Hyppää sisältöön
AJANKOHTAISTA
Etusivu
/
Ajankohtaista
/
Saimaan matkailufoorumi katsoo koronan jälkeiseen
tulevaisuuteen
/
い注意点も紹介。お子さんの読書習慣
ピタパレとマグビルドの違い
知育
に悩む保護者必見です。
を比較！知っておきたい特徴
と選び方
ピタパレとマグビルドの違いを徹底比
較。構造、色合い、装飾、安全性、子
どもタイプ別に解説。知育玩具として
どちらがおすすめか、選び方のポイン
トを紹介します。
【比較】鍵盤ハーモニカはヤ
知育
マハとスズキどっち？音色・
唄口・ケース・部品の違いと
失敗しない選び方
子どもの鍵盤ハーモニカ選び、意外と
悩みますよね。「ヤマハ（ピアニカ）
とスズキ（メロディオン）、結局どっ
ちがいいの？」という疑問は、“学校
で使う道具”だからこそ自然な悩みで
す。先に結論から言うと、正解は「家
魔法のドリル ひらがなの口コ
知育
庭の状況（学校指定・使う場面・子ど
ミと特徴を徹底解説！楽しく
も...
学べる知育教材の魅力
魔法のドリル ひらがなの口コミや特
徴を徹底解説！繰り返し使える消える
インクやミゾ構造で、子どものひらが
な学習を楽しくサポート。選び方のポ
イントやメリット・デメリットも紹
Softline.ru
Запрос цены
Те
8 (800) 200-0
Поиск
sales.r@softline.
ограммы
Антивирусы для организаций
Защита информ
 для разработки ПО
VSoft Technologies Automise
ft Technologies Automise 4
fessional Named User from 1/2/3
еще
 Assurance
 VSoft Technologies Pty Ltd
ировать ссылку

__What this task involves__
Retype the lines above, keeping every character.

__Output for this exercise__
Hyppää sisältöön
AJANKOHTAISTA
Etusivu
/
Ajankohtaista
/
Saimaan matkailufoorumi katsoo koronan jälkeiseen
tulevaisuuteen
/
い注意点も紹介。お子さんの読書習慣
ピタパレとマグビルドの違い
知育
に悩む保護者必見です。
を比較！知っておきたい特徴
と選び方
ピタパレとマグビルドの違いを徹底比
較。構造、色合い、装飾、安全性、子
どもタイプ別に解説。知育玩具として
どちらがおすすめか、選び方のポイン
トを紹介します。
【比較】鍵盤ハーモニカはヤ
知育
マハとスズキどっち？音色・
唄口・ケース・部品の違いと
失敗しない選び方
子どもの鍵盤ハーモニカ選び、意外と
悩みますよね。「ヤマハ（ピアニカ）
とスズキ（メロディオン）、結局どっ
ちがいいの？」という疑問は、“学校
で使う道具”だからこそ自然な悩みで
す。先に結論から言うと、正解は「家
魔法のドリル ひらがなの口コ
知育
庭の状況（学校指定・使う場面・子ど
ミと特徴を徹底解説！楽しく
も...
学べる知育教材の魅力
魔法のドリル ひらがなの口コミや特
徴を徹底解説！繰り返し使える消える
インクやミゾ構造で、子どものひらが
な学習を楽しくサポート。選び方のポ
イントやメリット・デメリットも紹
Softline.ru
Запрос цены
Те
8 (800) 200-0
Поиск
sales.r@softline.
ограммы
Антивирусы для организаций
Защита информ
 для разработки ПО
VSoft Technologies Automise
ft Technologies Automise 4
fessional Named User from 1/2/3
еще
 Assurance
 VSoft Technologies Pty Ltd
ировать ссылку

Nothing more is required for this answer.